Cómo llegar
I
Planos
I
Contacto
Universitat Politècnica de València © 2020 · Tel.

==

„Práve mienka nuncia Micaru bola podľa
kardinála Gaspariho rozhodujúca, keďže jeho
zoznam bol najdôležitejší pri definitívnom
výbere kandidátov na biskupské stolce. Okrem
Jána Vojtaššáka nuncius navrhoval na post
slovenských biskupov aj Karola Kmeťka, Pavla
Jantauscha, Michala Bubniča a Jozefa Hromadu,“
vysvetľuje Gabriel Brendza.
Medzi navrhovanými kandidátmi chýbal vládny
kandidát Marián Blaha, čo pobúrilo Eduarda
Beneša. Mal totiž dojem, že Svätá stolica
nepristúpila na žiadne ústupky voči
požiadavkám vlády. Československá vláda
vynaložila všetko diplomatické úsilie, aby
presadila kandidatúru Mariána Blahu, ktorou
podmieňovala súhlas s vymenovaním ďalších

* PROBLEM DETAILS: Out of the data above, give again only the lines starting at the one holding "Cómo llegar" and ending at the one holding "Universitat Politècnica de", unchanged.

* COMPLETED EXERCISE:
Cómo llegar
I
Planos
I
Contacto
Universitat Politècnica de València © 2020 · Tel.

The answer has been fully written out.